When it comes to prevention in this case, it does take a village.

The benefits of vaccines have been time-tested and proven. Vaccination has been a cost-effective way of dramatically reducing the burden of infectious disease globally.

Several factors increase a person’s likelihood of opting-in to preventive care: higher socioeconomic status ties to greater use of preventive services, as does age which positively correlates to more prevention. The report notes that some studies have shown women have greater adoption rates of prevention than men in the same income and age cohorts.

So what’s getting in peoples’ way in saying “yes” to a proven preventive health action?

The report discusses cognitive biases that may prevent people from adopting prevention, such as facing too many choices (resulting in a sort of analysis paralysis) or not dealing well with uncertainty. Both cases can result in a consumer not taking on preventive care.

Another cognitive scenario is what the authors coin as the “nocebo effect.” You know the “placebo effect,” which happens when positive expectations improve an outcome. The nocebo effect is just the opposite: when a person’s negative expectations of a treatment cause a more negative effect than it otherwise would have on the person. If the consumer has seen information that’s negative about a treatment, “this exposure can lead to self-fulfilling prophecies of experiencing the same negative side effects,” the report explains.

The report notes that the nocebo effect can result from peoples’ exposure to too much information. The authors cite a study published in The Lancet in 2017 that found that 20% of the users of statins (to lower the risk of heart disease) cited negative side effects such as muscle pain compared with those who were taking a placebo, unsure they were ingesting a statin. “When they had no idea,” the researchers found, “there was no increase in muscle-related effects.”

How to deal with these challenges? The report offers several recommendations:

  • Balance data and anecdote when making the case for preventive care
  • Take into account the range of sources people use for healthcare information — physicians, patient advocates, peers, and online sources
  • Use appropriate spokespeople relevant to the target patient group for messaging
  • Appreciate and account for the role played by emotions — fear, happiness, risk-aversion — to motivate action for the preventive measure
  • Personalize the approach when advising patients; be respectful and empathetic
  • Employ shared decision making principles with patients.

Ultimately, for vaccinations, we must build “vaccine confidence,” the report concludes. That’s the belief that vaccination serves the best health interests of the public and the people who comprise that public.

The third graphic featuring the person’s life cycle is a positive paradigm to consider here: as Professor Larson of the Vaccine Confidence Project at the London School of Hygiene and Tropical Medicine asserted, “We need vaccines at different stages of life for different things; hence the term, ‘vaccines for life.'”

With the advent of new-new vaccines that help older people to prevent shingles, for example, this life-cycle approach is worth sharing with our loved ones, neighbors, colleagues, and clinicians. 

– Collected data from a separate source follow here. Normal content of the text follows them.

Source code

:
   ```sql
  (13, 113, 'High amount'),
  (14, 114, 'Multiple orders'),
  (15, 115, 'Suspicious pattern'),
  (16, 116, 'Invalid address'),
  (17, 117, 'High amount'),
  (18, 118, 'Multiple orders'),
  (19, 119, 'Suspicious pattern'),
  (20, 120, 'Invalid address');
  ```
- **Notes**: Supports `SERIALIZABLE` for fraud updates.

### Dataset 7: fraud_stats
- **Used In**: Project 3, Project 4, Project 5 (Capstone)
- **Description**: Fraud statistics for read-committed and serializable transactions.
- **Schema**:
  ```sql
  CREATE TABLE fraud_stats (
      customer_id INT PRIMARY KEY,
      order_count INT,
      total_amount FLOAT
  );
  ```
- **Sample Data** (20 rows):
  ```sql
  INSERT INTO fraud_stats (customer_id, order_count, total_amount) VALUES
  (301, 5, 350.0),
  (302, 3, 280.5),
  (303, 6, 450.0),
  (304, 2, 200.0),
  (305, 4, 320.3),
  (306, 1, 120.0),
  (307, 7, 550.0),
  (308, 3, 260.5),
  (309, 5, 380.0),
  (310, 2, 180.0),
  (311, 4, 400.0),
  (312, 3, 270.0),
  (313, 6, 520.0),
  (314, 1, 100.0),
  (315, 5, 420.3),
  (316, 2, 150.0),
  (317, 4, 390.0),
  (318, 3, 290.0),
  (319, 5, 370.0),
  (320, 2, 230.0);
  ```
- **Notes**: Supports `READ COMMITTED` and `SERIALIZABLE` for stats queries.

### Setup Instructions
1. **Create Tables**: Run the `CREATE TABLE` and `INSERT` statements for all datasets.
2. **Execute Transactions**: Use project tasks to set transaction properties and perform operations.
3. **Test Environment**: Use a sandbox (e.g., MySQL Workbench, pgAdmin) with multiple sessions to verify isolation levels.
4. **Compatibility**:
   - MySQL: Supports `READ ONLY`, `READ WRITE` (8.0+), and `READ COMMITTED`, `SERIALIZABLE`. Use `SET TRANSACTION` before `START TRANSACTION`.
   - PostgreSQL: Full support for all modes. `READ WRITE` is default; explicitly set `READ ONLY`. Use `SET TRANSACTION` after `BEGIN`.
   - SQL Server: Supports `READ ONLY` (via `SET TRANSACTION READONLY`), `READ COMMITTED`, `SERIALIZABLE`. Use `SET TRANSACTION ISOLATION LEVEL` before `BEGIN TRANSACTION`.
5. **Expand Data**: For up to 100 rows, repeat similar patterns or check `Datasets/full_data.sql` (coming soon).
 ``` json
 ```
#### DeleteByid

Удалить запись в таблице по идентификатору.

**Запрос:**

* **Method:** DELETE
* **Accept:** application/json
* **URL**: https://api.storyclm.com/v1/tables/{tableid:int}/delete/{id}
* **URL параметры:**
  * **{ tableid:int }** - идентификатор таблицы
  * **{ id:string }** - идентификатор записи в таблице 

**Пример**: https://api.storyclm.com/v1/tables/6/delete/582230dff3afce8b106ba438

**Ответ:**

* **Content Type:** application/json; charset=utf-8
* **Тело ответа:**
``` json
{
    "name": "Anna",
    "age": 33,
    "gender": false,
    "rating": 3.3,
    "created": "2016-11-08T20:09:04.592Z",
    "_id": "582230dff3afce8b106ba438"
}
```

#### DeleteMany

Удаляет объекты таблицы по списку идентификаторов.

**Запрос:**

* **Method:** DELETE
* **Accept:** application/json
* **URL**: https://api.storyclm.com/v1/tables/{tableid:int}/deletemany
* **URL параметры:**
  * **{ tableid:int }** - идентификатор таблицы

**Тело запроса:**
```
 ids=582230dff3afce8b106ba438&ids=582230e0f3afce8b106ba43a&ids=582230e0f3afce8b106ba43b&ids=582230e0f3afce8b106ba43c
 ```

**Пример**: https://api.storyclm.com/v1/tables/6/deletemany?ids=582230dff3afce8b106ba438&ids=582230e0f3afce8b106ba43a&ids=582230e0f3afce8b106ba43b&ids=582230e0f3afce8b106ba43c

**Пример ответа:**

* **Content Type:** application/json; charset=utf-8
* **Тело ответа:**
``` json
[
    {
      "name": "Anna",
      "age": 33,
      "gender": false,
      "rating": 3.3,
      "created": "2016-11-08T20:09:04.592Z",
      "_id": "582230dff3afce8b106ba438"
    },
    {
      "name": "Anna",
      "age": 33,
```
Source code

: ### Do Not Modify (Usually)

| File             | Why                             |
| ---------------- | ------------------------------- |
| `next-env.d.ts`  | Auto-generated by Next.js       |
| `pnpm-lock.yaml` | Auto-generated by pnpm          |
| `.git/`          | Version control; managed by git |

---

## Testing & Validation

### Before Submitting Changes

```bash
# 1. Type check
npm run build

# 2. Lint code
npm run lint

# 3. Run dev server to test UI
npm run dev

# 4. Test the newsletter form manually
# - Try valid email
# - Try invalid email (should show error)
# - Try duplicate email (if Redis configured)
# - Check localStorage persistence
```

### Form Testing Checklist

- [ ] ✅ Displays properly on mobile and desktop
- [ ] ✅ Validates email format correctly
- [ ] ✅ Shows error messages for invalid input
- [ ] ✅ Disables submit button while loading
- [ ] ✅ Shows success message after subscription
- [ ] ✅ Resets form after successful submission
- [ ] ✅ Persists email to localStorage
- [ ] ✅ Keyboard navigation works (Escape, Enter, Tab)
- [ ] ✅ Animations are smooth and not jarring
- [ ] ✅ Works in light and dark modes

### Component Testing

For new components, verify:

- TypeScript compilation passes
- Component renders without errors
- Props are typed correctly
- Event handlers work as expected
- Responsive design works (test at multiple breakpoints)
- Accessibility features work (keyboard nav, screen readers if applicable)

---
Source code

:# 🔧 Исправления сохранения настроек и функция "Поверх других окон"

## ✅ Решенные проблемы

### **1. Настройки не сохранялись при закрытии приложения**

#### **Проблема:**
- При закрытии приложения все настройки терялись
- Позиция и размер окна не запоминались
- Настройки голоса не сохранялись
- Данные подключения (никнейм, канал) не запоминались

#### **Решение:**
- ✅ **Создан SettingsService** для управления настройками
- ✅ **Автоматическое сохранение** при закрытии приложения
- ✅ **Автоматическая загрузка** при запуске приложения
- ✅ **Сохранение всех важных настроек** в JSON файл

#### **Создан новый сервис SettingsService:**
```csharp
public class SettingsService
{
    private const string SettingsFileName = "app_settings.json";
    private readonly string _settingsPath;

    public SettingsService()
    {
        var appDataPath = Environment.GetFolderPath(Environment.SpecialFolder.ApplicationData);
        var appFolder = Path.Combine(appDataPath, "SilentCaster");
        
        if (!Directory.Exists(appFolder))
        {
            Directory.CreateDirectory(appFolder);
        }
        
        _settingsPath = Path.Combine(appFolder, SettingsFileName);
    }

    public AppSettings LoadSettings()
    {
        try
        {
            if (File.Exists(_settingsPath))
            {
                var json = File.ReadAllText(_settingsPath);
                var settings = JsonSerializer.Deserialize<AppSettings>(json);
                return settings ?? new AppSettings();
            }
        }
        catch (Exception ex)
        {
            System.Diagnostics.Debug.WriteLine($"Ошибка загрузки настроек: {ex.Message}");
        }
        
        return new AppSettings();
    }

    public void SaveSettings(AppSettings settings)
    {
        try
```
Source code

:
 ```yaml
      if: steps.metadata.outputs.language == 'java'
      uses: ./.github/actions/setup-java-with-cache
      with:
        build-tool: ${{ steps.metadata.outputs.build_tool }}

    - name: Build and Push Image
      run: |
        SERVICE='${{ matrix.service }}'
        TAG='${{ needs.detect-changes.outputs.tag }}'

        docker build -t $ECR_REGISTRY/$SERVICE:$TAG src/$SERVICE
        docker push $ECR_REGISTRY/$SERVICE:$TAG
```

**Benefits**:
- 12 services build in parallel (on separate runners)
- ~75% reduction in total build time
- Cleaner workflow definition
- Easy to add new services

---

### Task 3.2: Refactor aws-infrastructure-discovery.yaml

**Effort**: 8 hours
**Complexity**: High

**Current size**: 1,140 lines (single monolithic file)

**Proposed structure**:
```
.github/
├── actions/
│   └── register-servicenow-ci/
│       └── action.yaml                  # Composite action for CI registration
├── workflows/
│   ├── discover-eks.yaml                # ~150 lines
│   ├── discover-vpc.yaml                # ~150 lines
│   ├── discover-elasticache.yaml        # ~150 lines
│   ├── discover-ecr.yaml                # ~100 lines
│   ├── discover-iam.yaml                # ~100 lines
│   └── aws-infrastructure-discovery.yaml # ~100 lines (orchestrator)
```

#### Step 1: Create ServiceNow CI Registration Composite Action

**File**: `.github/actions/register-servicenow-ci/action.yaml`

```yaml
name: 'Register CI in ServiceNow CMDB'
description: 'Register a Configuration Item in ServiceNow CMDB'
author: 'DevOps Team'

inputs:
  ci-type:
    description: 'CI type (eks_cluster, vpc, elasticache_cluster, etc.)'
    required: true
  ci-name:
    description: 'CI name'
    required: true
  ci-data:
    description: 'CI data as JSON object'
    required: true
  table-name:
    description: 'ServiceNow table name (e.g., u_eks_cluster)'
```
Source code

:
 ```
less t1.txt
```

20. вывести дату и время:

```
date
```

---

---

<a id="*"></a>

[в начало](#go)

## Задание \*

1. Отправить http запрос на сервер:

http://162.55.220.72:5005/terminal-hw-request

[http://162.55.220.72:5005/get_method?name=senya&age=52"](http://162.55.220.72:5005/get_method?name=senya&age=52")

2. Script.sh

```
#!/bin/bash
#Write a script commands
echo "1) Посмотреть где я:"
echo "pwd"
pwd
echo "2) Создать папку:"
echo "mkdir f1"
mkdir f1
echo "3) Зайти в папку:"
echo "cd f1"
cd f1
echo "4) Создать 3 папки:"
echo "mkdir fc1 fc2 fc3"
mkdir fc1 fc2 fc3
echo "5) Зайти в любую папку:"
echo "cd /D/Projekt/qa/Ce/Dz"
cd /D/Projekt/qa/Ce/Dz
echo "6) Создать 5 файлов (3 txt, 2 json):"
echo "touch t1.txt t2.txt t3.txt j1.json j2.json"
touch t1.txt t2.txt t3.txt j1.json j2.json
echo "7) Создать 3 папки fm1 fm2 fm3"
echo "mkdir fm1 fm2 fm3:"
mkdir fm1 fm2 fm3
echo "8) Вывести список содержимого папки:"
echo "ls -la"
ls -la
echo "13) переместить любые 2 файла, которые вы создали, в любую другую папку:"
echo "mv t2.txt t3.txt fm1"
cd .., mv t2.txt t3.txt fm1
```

Health Populi’s Hot Points: The fourth exhibit titled, “Encourage peer-to-peer support,” discusses the viral nature (pun intended) of our social networks and peer-to-peer healthcare. As my friend and wise colleague Susannah Fox has described this phenomenon, based on her research, “your community may be your superpower.”

The snippet here from the report talks about HIV prevention in the Ukraine, leveraging the peer support model to stem the rising prevalence of HIV in the nation. The WHO and other NGOs worked with the region on a multi-layered strategy, which included a peer-to-peer counseling component. This involved training a group of patients and consumers at-risk of contracting HIV, and convening counseling sessions. These folks, then, recruited other peers to be trained, convening more meet-ups, and so on.

Over time, HIV cases dropped by a factor of four in the Ukraine.

Indeed, prevention takes a village, comprised of people who care about one another. That’s the village I want to live and Make Health in.